Layout region records

☆ ☆ ☆ ☆ ☆

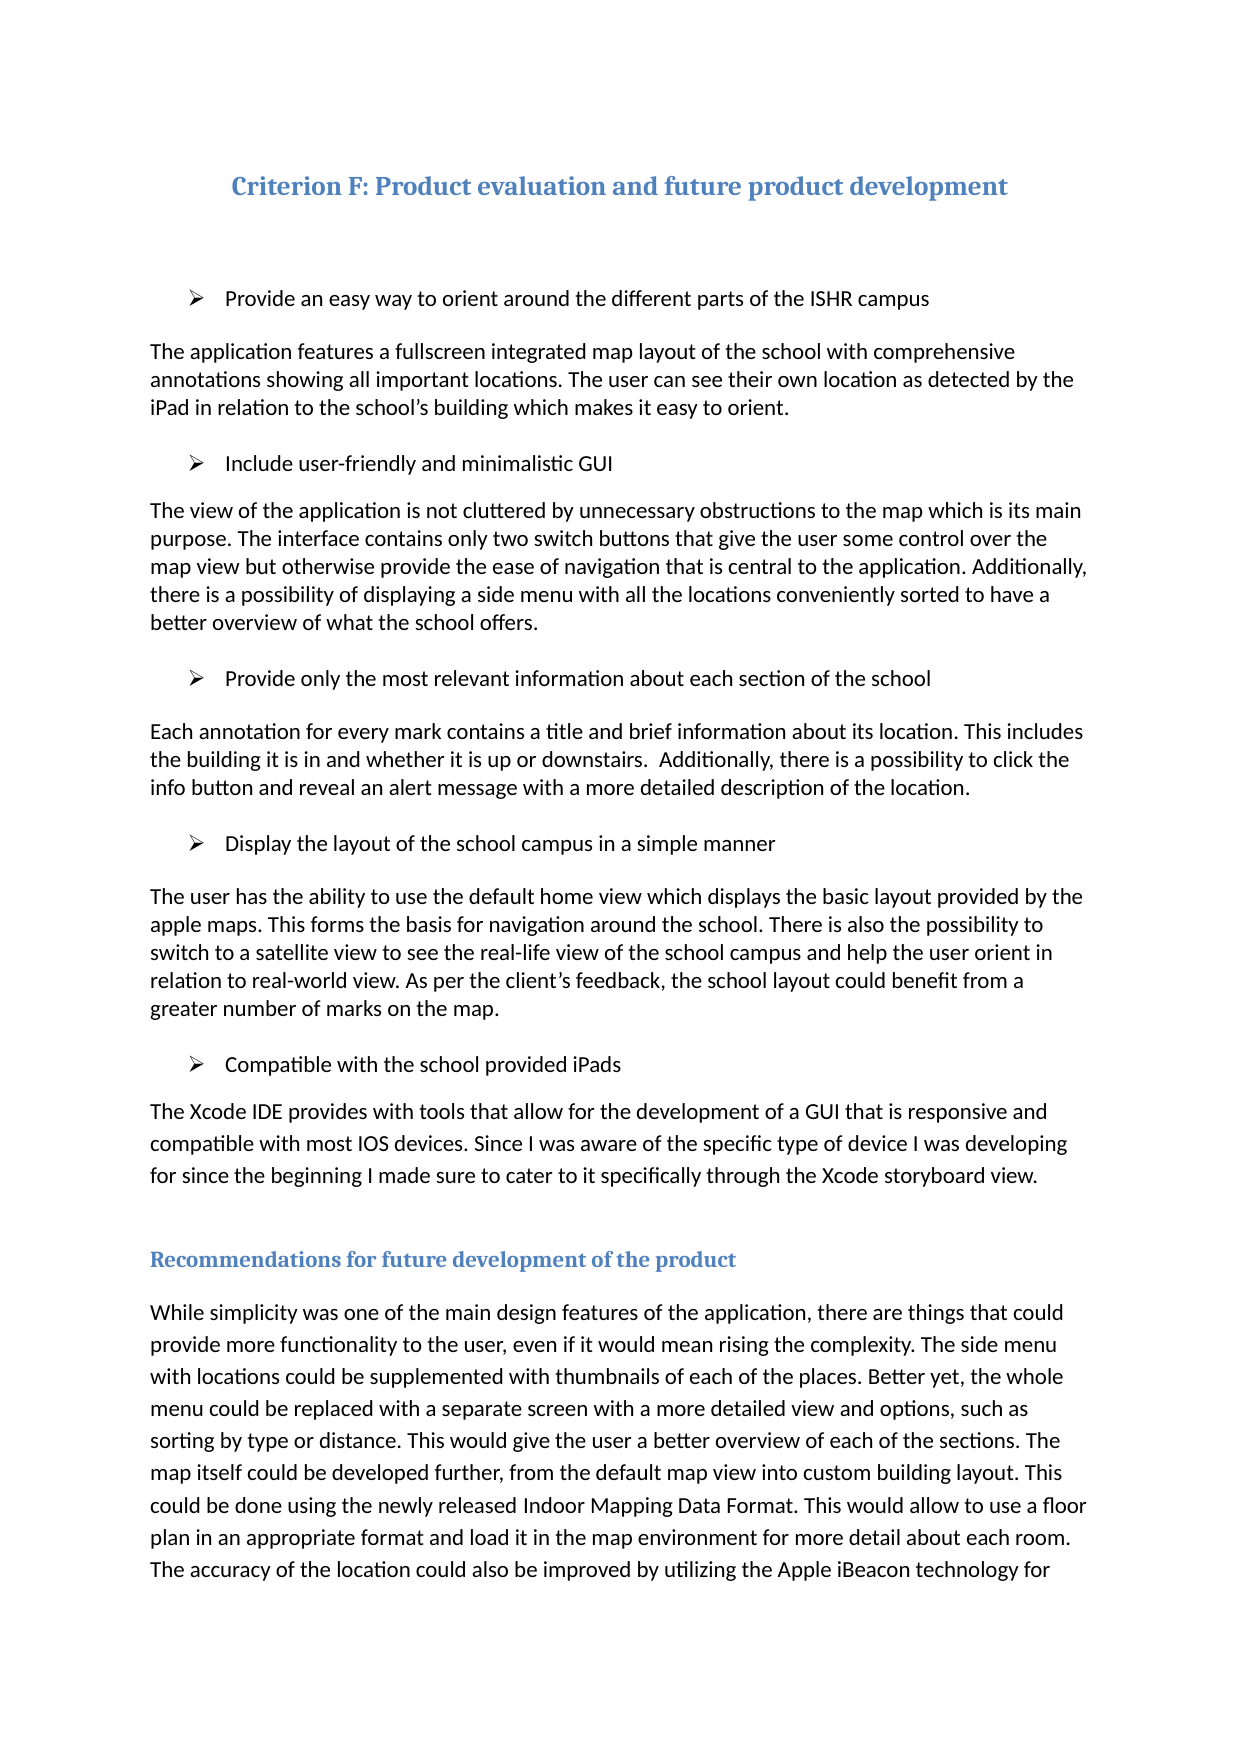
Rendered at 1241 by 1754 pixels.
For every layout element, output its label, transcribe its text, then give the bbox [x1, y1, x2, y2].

subtitle Recommendations for future development of the product [150, 1247, 1090, 1273]
list Compatible with the school provided iPads [187, 1050, 1090, 1078]
text The Xcode IDE provides with tools that allow for the development of a GUI that is responsive and compatible with most IOS devices. Since I was aware of the specific type of device I was developing for since the beginning I made sure to cater to it specifically through the Xcode storyboard view. [150, 1097, 1090, 1189]
list Provide an easy way to orient around the different parts of the ISHR campus [187, 284, 1090, 312]
list Include user-friendly and minimalistic GUI [187, 449, 1090, 477]
text The view of the application is not cluttered by unnecessary obstructions to the map which is its main purpose. The interface contains only two switch buttons that give the user some control over the map view but otherwise provide the ease of navigation that is central to the application. Additionally, there is a possibility of displaying a side menu with all the locations conveniently sorted to have a better overview of what the school offers. [150, 496, 1090, 636]
list Display the layout of the school campus in a simple manner [187, 829, 1090, 857]
list Provide only the most relevant information about each section of the school [187, 664, 1090, 692]
text Each annotation for every mark contains a title and brief information about its location. This includes the building it is in and whether it is up or downstairs. Additionally, there is a possibility to click the info button and reveal an alert message with a more detailed description of the location. [150, 717, 1090, 801]
text The user has the ability to use the default home view which displays the basic layout provided by the apple maps. This forms the basis for navigation around the school. There is also the possibility to switch to a satellite view to see the real-life view of the school campus and help the user orient in relation to real-world view. As per the client’s feedback, the school layout could benefit from a greater number of marks on the map. [150, 882, 1090, 1022]
text The application features a fullscreen integrated map layout of the school with comprehensive annotations showing all important locations. The user can see their own location as detected by the iPad in relation to the school’s building which makes it easy to orient. [150, 337, 1090, 421]
text While simplicity was one of the main design features of the application, there are things that could provide more functionality to the user, even if it would mean rising the complexity. The side menu with locations could be supplemented with thumbnails of each of the places. Better yet, the whole menu could be replaced with a separate screen with a more detailed view and options, such as sorting by type or distance. This would give the user a better overview of each of the sections. The map itself could be developed further, from the default map view into custom building layout. This could be done using the newly released Indoor Mapping Data Format. This would allow to use a floor plan in an appropriate format and load it in the map environment for more detail about each room. The accuracy of the location could also be improved by utilizing the Apple iBeacon technology for [150, 1298, 1090, 1583]
subtitle Criterion F: Product evaluation and future product development [150, 171, 1090, 202]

☆ ☆ ☆ ☆ ☆

-- Goal of the exercise --
Write every line of the rows above as a numbered list, omitting blank lines and the picture.

-- The answer --
1. Rendered at 1241 by 1754 pixels.
2. For every layout element, output its label, transcribe its text, then give the bbox [x1, y1, x2, y2].
3. subtitle Recommendations for future development of the product [150, 1247, 1090, 1273]
4. list Compatible with the school provided iPads [187, 1050, 1090, 1078]
5. text The Xcode IDE provides with tools that allow for the development of a GUI that is responsive and compatible with most IOS devices. Since I was aware of the specific type of device I was developing for since the beginning I made sure to cater to it specifically through the Xcode storyboard view. [150, 1097, 1090, 1189]
6. list Provide an easy way to orient around the different parts of the ISHR campus [187, 284, 1090, 312]
7. list Include user-friendly and minimalistic GUI [187, 449, 1090, 477]
8. text The view of the application is not cluttered by unnecessary obstructions to the map which is its main purpose. The interface contains only two switch buttons that give the user some control over the map view but otherwise provide the ease of navigation that is central to the application. Additionally, there is a possibility of displaying a side menu with all the locations conveniently sorted to have a better overview of what the school offers. [150, 496, 1090, 636]
9. list Display the layout of the school campus in a simple manner [187, 829, 1090, 857]
10. list Provide only the most relevant information about each section of the school [187, 664, 1090, 692]
11. text Each annotation for every mark contains a title and brief information about its location. This includes the building it is in and whether it is up or downstairs. Additionally, there is a possibility to click the info button and reveal an alert message with a more detailed description of the location. [150, 717, 1090, 801]
12. text The user has the ability to use the default home view which displays the basic layout provided by the apple maps. This forms the basis for navigation around the school. There is also the possibility to switch to a satellite view to see the real-life view of the school campus and help the user orient in relation to real-world view. As per the client’s feedback, the school layout could benefit from a greater number of marks on the map. [150, 882, 1090, 1022]
13. text The application features a fullscreen integrated map layout of the school with comprehensive annotations showing all important locations. The user can see their own location as detected by the iPad in relation to the school’s building which makes it easy to orient. [150, 337, 1090, 421]
14. text While simplicity was one of the main design features of the application, there are things that could provide more functionality to the user, even if it would mean rising the complexity. The side menu with locations could be supplemented with thumbnails of each of the places. Better yet, the whole menu could be replaced with a separate screen with a more detailed view and options, such as sorting by type or distance. This would give the user a better overview of each of the sections. The map itself could be developed further, from the default map view into custom building layout. This could be done using the newly released Indoor Mapping Data Format. This would allow to use a floor plan in an appropriate format and load it in the map environment for more detail about each room. The accuracy of the location could also be improved by utilizing the Apple iBeacon technology for [150, 1298, 1090, 1583]
15. subtitle Criterion F: Product evaluation and future product development [150, 171, 1090, 202]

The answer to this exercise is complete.